▶ Belge alıntısı:
╭──
Cumhurbaşkanı ve AK Parti Genel Başkanı Recep Tayyip Erdoğan, AK Parti olarak genel başkanından sandık müşahidine kadar tüm kadrolarıyla ülke ve millete hizmete devam ettiklerini belirterek, "Peki ana muhalefet partisinin ve onunla aynı dili kullanan kesimlerin böyle bir sorumluluk şuuruyla hareket ettiğini söylemek mümkün mü, maalesef. Gerçekten samimi bir üzüntüyle ifade ediyorum ki, durum tam tersinedir. Dünyadaki en sorumsuz, en tutarsız, en anakronik ana muhalefet partisine sahibiz, maalesef. Genel başkanlarından milletvekillerine ve belediye başkanlarına kadar ana muhalefetin tüm kadroları, yabancı devletlerinden terör örgütlerine kadar herkesin yanındadır. Bir tek kendi ülkesinin ve milletinin yanında değildir." dedi.
╰──
▶ Ham kayıtlar:
╭──
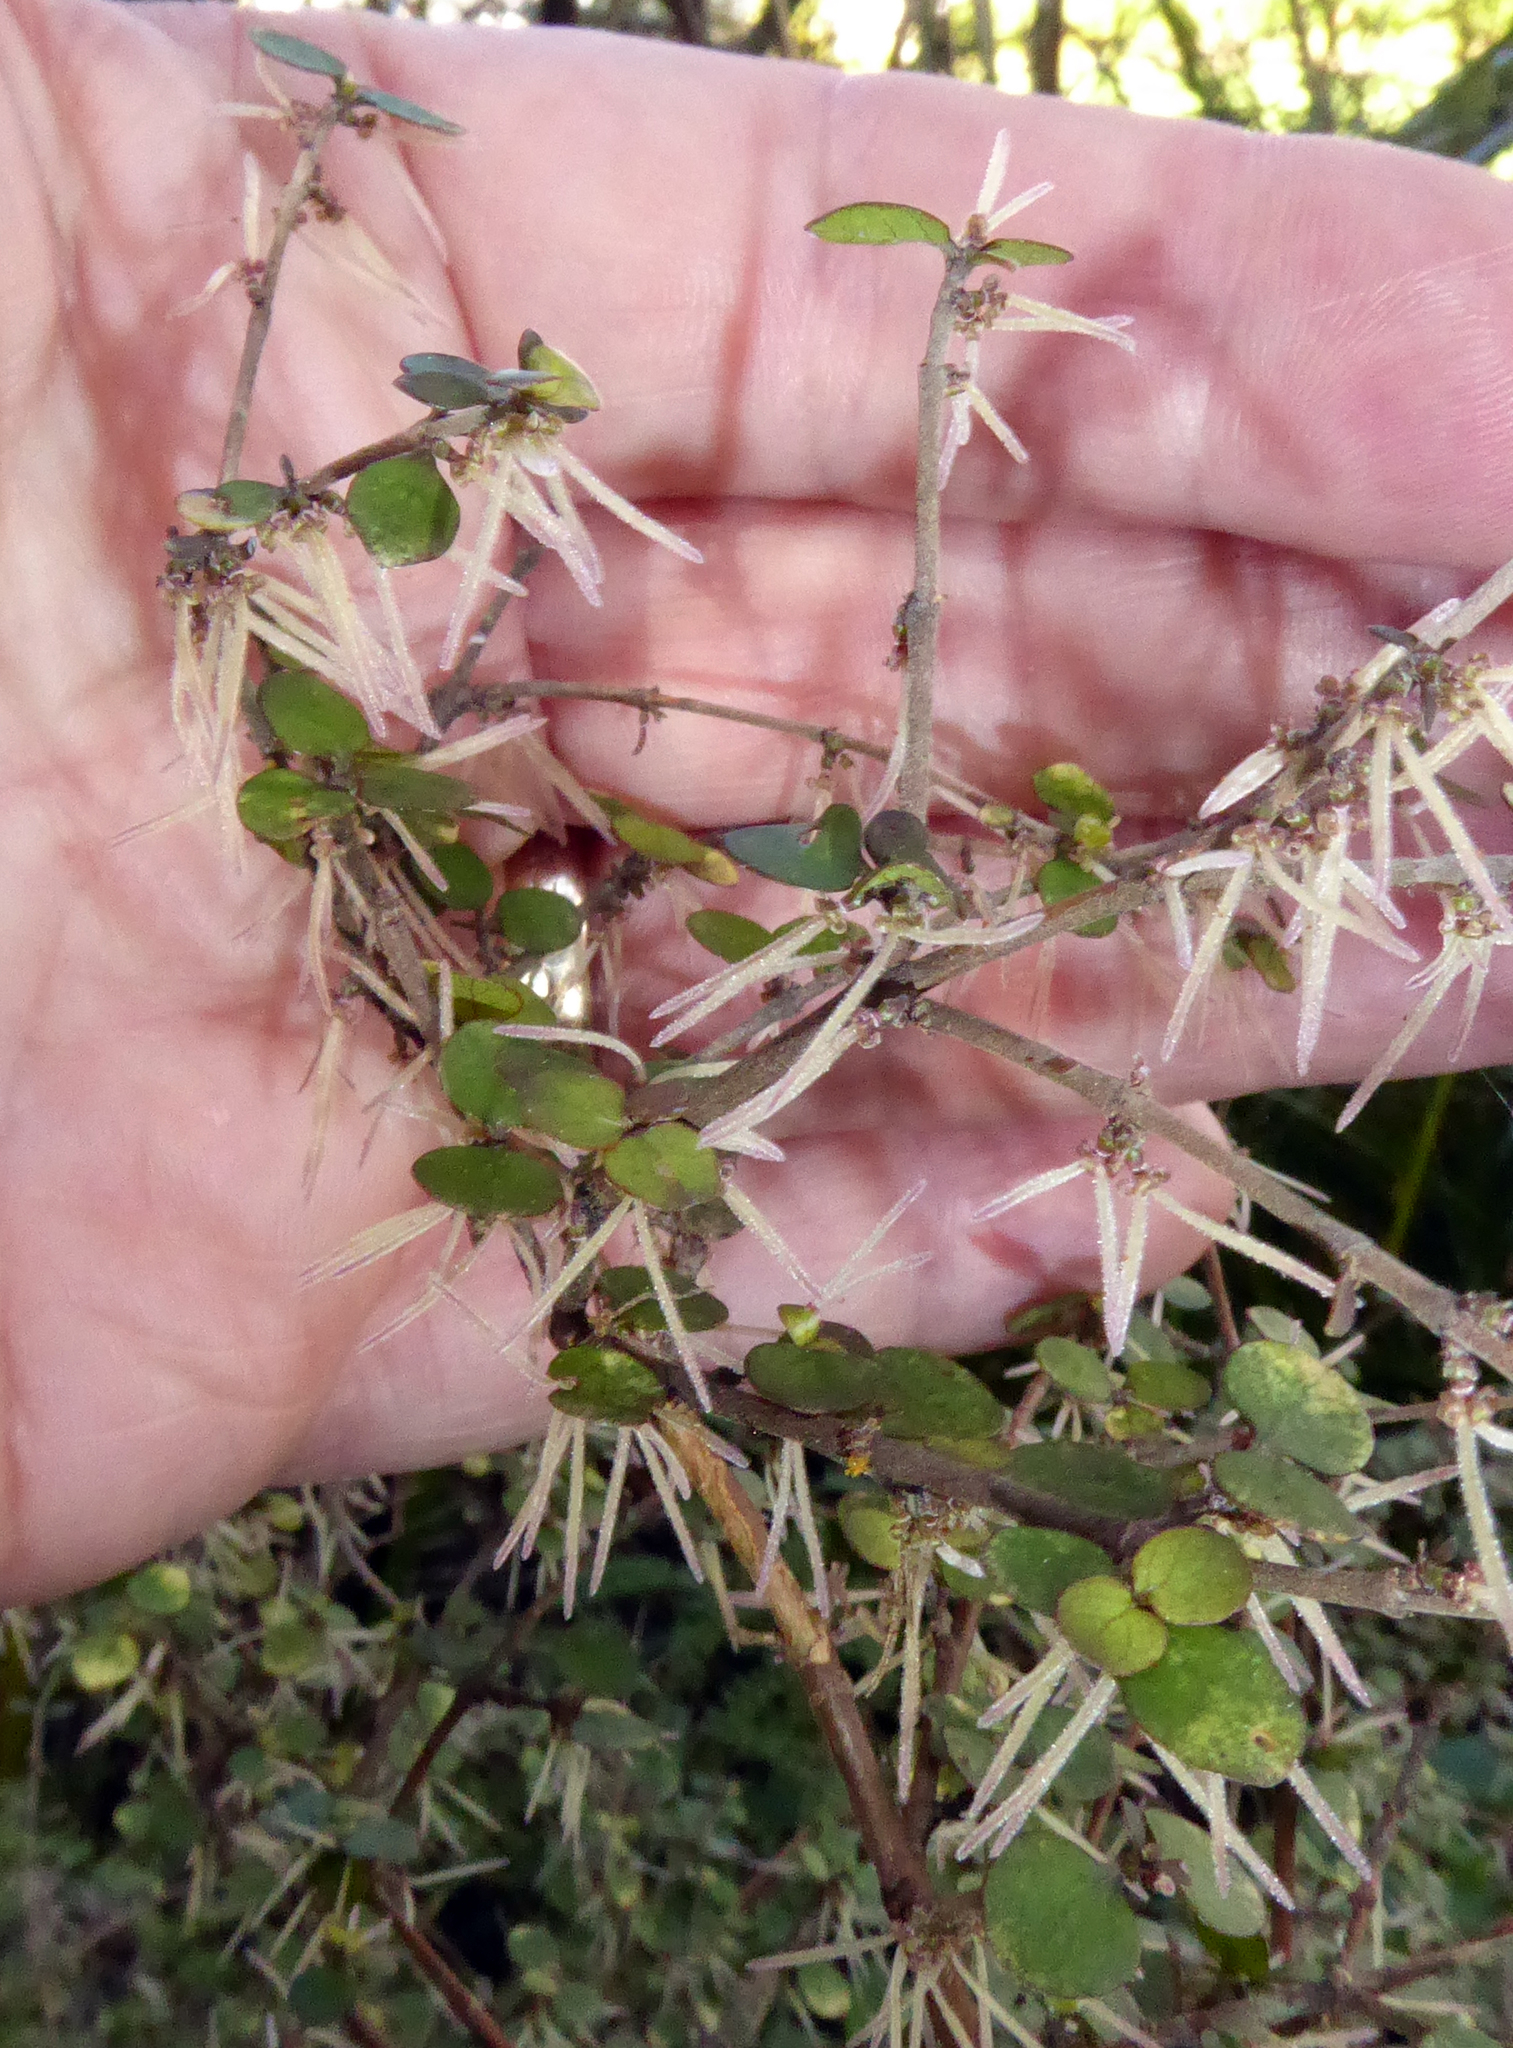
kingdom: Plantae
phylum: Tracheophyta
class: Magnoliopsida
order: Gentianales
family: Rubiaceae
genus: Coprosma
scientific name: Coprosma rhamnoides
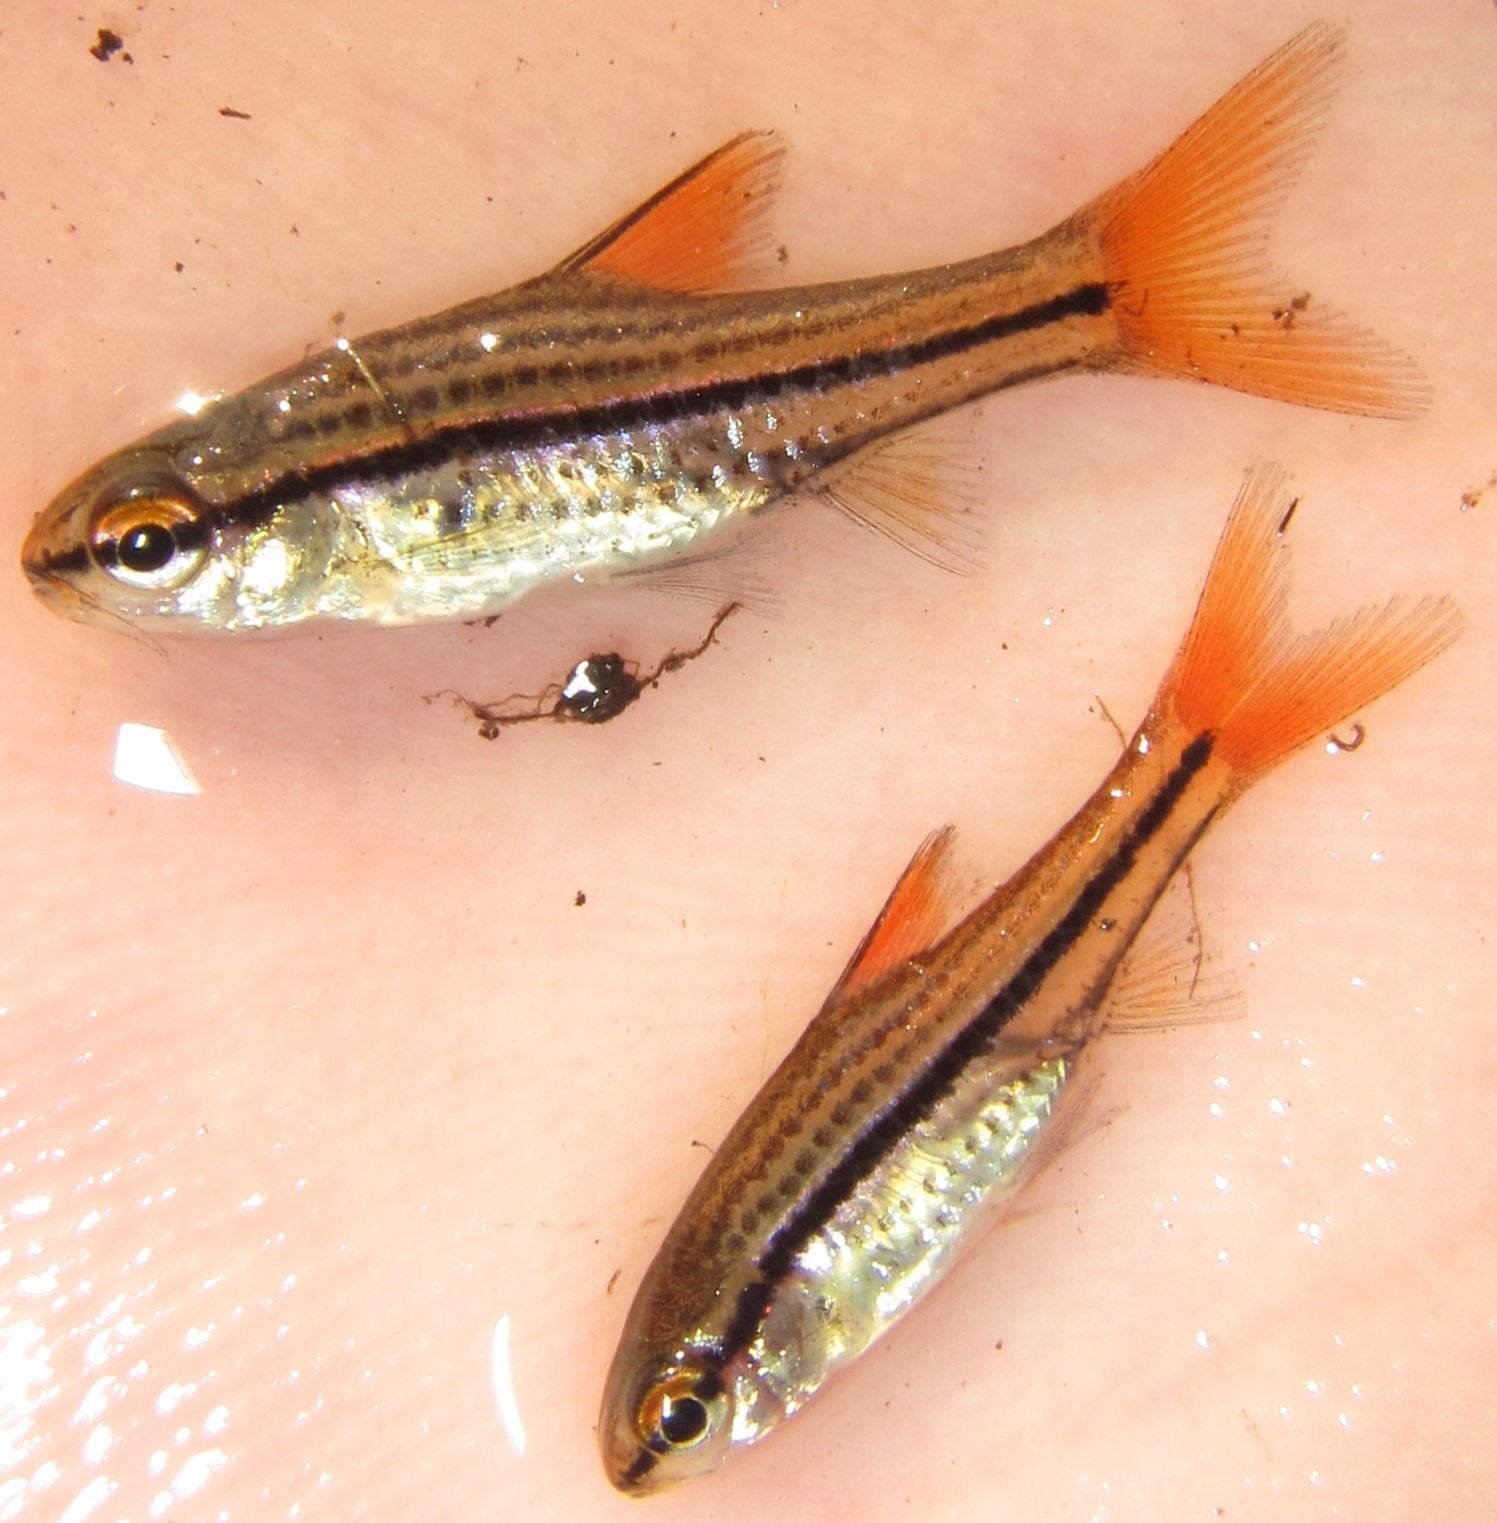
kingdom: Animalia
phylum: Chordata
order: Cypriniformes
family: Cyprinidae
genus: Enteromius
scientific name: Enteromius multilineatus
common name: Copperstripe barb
╰──
▶ Alıştırma tanımı: Belge alıntısında Erdoğan, AK Parti'nin ülke ve millete hangi kadrolarıyla hizmete devam ettiğini belirtiyor?

▶ Yazılı yanıt: Genel başkanından sandık müşahidine kadar tüm kadrolarıyla.